BEGIN Input for this task

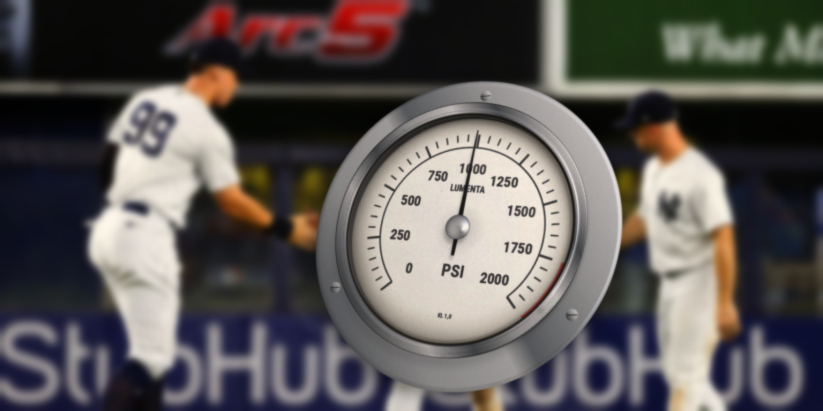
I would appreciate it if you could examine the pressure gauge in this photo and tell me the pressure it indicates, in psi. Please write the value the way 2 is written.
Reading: 1000
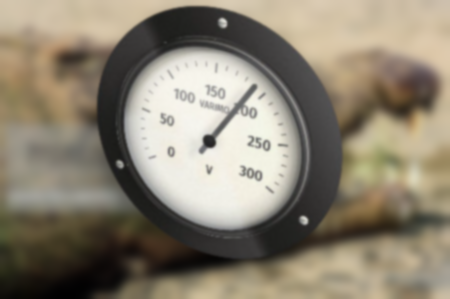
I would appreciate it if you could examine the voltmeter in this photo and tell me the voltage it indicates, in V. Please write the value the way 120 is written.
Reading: 190
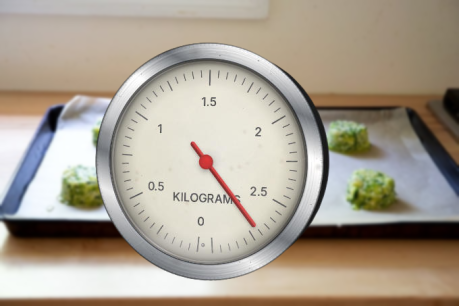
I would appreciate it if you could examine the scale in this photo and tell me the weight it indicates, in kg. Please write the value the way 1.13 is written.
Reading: 2.7
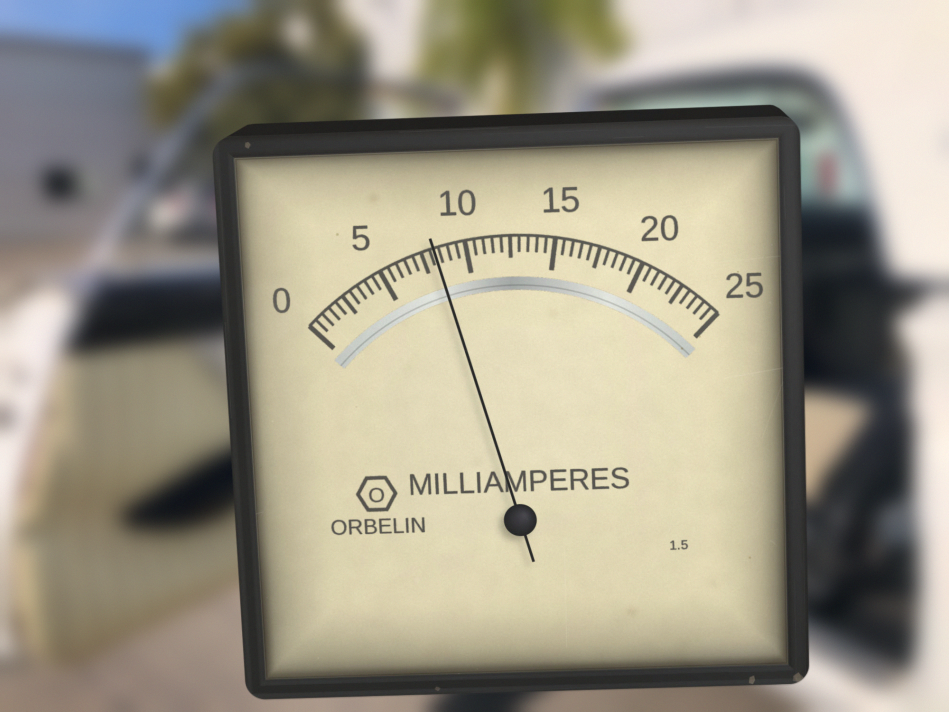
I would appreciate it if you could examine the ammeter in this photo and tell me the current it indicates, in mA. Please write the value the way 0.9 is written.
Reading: 8.25
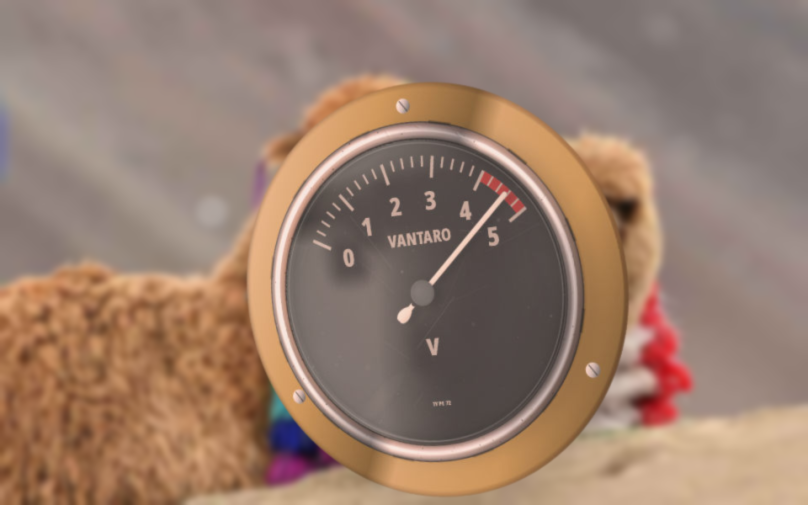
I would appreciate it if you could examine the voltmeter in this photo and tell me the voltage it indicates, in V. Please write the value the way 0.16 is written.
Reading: 4.6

END Input for this task

What the task asks =
Please copy every one of the records above word for word, leaving the pictures out of your copy.

Final answer =
I would appreciate it if you could examine the pressure gauge in this photo and tell me the pressure it indicates, in psi. Please write the value the way 2 is written.
Reading: 1000
I would appreciate it if you could examine the voltmeter in this photo and tell me the voltage it indicates, in V. Please write the value the way 120 is written.
Reading: 190
I would appreciate it if you could examine the scale in this photo and tell me the weight it indicates, in kg. Please write the value the way 1.13 is written.
Reading: 2.7
I would appreciate it if you could examine the ammeter in this photo and tell me the current it indicates, in mA. Please write the value the way 0.9 is written.
Reading: 8.25
I would appreciate it if you could examine the voltmeter in this photo and tell me the voltage it indicates, in V. Please write the value the way 0.16 is written.
Reading: 4.6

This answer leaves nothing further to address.